Crime Stats SA

The South African Police Service (SAPS) collates a crime statistics report once every quarter of the fiscal year. The report and data are stored in a downloadable excel file for the end user to view and investigate as shown in the image below. The data compares the past 5 quarters to each other grouped by the various crime categories. The sheet also provides a drill down on the province level. While this is sufficient if you are looking for a single figure it does not provide the granularity we’re looking for, nor does it have any visualisations for easy identification of trends and patterns.

Our goal was simple: Use the raw data to create an interactive dashboard to identify any trends and find possible use cases for the project.
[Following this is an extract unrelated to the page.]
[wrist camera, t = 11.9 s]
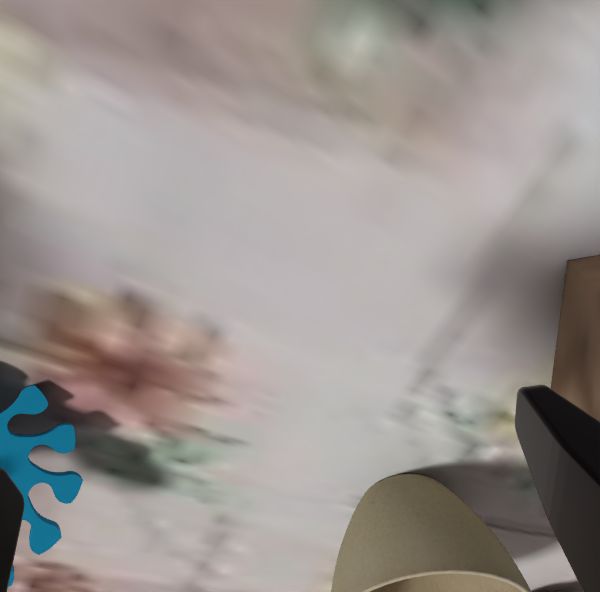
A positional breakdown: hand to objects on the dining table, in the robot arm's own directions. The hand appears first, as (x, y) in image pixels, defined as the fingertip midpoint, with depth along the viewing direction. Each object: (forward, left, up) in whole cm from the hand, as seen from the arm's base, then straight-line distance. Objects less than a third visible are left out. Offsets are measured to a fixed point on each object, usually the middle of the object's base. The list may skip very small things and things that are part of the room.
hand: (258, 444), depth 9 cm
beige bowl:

Before we could achieve this goal, we needed to access and analyse the raw data. This proved to be quite challenging as the raw data was stored in the excel workbook and required a ton of manual cleaning before it could be ingested into a database.

The process we followed:

Analysis:

Upon analysing the raw we found that the data structure was not ideal for immediate ingestion. The data was grouped on multiple levels in the same sheet essentially creating unnecessary duplication of crime category groupings. It was then duplicated again for the roll up to the province level. The number of crimes for each month was in a new column which would make it inefficient to do queries using SQL.

Cleaning:

We identified the main categories and removed all duplicates that had any rolled-up figure so that the data was only on a station level with its respective main category and the group it would belong to. We removed any columns that were deemed non-essential to the goal at hand. Lastly, we pivoted the data to achieve a normalised dataset that could be queried efficiently.

Ingestion:

We created a database in a PostgreSQL database server and did a bulk insert. The raw data is finally ready to be visualised.

Extending the data:

We wanted to add some additional value to the data in the form of geo location to afford us the opportunity to include a nifty map functionality. To achieve this, we wrote a python script to scrape the latitude and longitude of all the SAPS stations across the country and store that in a reference table. We then got province population data from the world bank to further extend the dataset.

Visualisation:

All that is left to do is create visualisations. We created 3 dashboards discussed in detail below.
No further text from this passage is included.